TO DO.
The lines below starting at the line containing "Yergo Lithium Brine Project (continued)" and ending at the line containing "Bruce Lake Property, Red" are to be repeated exactly, with both ends kept and nothing else added.

--------------------------------------------------

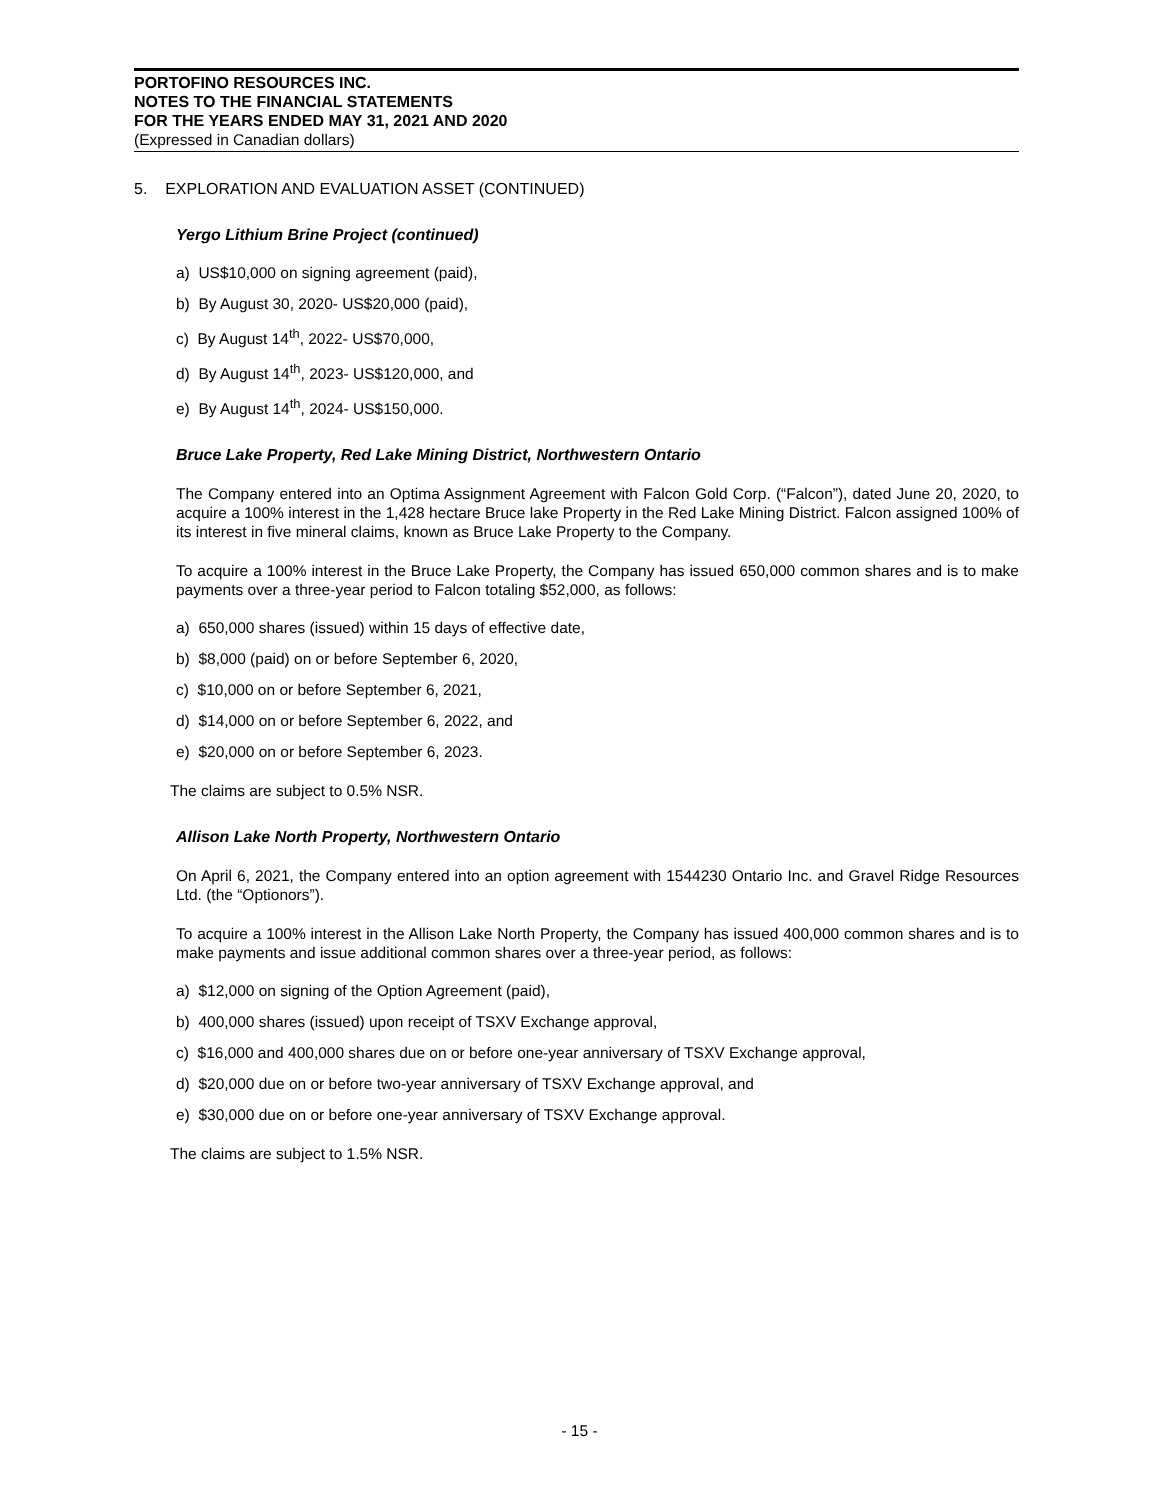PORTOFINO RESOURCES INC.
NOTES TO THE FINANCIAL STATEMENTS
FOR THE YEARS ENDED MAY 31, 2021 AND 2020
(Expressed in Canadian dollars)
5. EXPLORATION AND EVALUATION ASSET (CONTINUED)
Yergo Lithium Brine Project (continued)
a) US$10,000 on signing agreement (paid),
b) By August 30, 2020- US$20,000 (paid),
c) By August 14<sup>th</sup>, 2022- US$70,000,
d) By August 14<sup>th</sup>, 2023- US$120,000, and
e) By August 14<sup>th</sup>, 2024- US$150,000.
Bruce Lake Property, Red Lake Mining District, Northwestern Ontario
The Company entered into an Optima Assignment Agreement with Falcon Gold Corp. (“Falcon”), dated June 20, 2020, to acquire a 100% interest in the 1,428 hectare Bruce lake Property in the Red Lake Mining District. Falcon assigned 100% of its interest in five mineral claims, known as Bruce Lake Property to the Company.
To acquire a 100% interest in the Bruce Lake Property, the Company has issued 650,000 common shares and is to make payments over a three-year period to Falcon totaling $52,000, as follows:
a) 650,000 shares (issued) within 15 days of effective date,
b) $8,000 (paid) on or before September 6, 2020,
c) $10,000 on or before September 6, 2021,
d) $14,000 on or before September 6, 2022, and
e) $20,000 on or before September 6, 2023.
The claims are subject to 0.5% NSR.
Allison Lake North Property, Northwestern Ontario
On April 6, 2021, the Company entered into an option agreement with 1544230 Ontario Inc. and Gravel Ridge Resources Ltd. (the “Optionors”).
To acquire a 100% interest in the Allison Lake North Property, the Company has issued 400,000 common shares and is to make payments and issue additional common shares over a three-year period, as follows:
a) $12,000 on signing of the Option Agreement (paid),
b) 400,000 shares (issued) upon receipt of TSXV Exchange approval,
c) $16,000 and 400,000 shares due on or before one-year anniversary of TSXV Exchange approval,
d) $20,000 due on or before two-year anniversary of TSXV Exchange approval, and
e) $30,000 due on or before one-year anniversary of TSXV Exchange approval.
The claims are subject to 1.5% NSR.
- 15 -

--------------------------------------------------

WRITTEN ANSWER.
Yergo Lithium Brine Project (continued)
a) US$10,000 on signing agreement (paid),
b) By August 30, 2020- US$20,000 (paid),
c) By August 14<sup>th</sup>, 2022- US$70,000,
d) By August 14<sup>th</sup>, 2023- US$120,000, and
e) By August 14<sup>th</sup>, 2024- US$150,000.
Bruce Lake Property, Red Lake Mining District, Northwestern Ontario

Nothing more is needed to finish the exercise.